Social determinism is, at least historically, closely bound up with the ‘nomothetic’ ideals of sociology. And it may, indeed, be a true doctrine. But if it is true, and if we begin to take it seriously, then, indeed, the changes in the whole of our language, our moral terminology, our attitudes toward one another, our views of history, of society and of everything else will be too profound to be even adumbrated. The concepts of praise and blame, innocence and guilt and individual responsibility from which we started are but a small element in the structure which would collapse or disappear. If social and psychological determinism were established as an accepted truth, our world would be transformed more radically than was the teleological world of the classical and medieval ages by the triumphs of mechanistic principles or those of natural selection. Our words – our modes of speech and thought – would be transformed in literally unimaginable ways; the notions of choice, of responsibility, of freedom are so deeply embedded in our outlook that our new life, as creatures in a world genuinely lacking in these concepts, can, I should maintain, be conceived by us only with the greatest difficult
y.
But there is, as yet, no need to alarm ourselves unduly. We are speaking only of pseudo-scientific ideals; the reality is not in sight. The evidence for a thoroughgoing determinism is not to hand; and if there is a persistent tendency to believe in it in some theoretical fashion, that is surely due far more to the lure of a ‘scientistic’ or metaphysical ideal or to a tendency on the part of those who desire to change society to believe that the stars in their courses are fighting for them. Or it may be due to a longing to lay down moral burdens, or minimise individual responsibility and transfer it to impersonal forces which can be accused of causing all our discontents, rather than to any increase in our powers of critical reflection or improvement in our scientific techniques. Belief in historical determinism of this type is, of course, very widespread, particularly in what I should like to call its ‘historiosophical’ form, by which I mean metaphysico-theological theories of history, which attract many who have lost their faith in older religious orthodoxies. Yet perhaps this attitude, so prevalent recently, is ebbing; and a contrary trend is discernible today. Our best historians use empirical tests in sifting facts, make microscopic examinations of the evidence, deduce no patterns, and show no false fear in attributing responsibility to individuals. Their specific attributions and analyses may be mistaken, but both they and their readers would rightly reject the notion that their very activity had been superseded and stultified by the advances of sociology, or by some deeper metaphysical insight, like that of oriental star-gazers by the discoveries of the disciples of Kepler.
In their own queer way, some modern existentialists, too, proclaim the crucial importance of individual acts of choice.

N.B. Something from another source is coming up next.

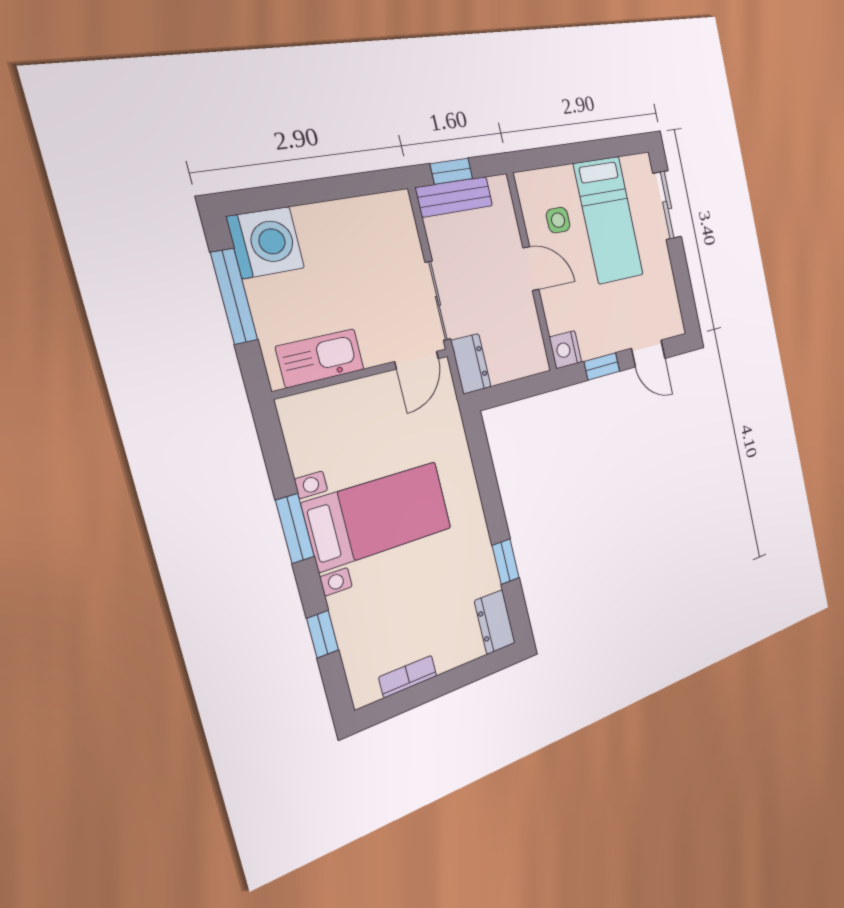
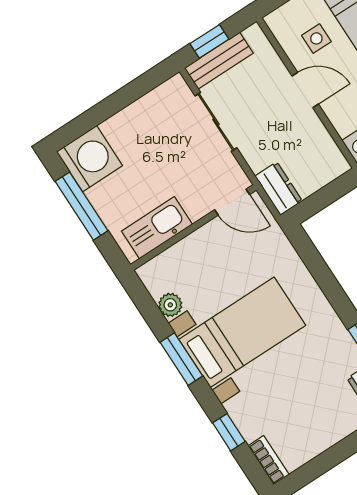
sliding door: (438, 301) -> (216, 122), moved
door: (417, 360) -> (232, 202), hinge flipped
plant: (304, 457) -> (170, 305), added
bookcase: (408, 676) -> (269, 460), moved, turned 90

The condemnation by some among them of all philosophical systems, and of all moral (as of other) doctrines, as equally hollow, simply because they are systems and doctrines, may be invalid; but the more serious of them are no less insistent than Kant upon the reality of human autonomy, that is, upon the reality of free self-commitment to an act or a form of life for what it is in itself. Whether recognition of freedom in this last sense does or does not entitle one logically to preach to others, or judge the past, is another matter; at any rate, it shows a commendable strength of intellect to have seen through the pretensions of those all-explanatory, all-justifying theodicies which promised to assimilate the human sciences to the natural in the quest for a unified schema of all there is.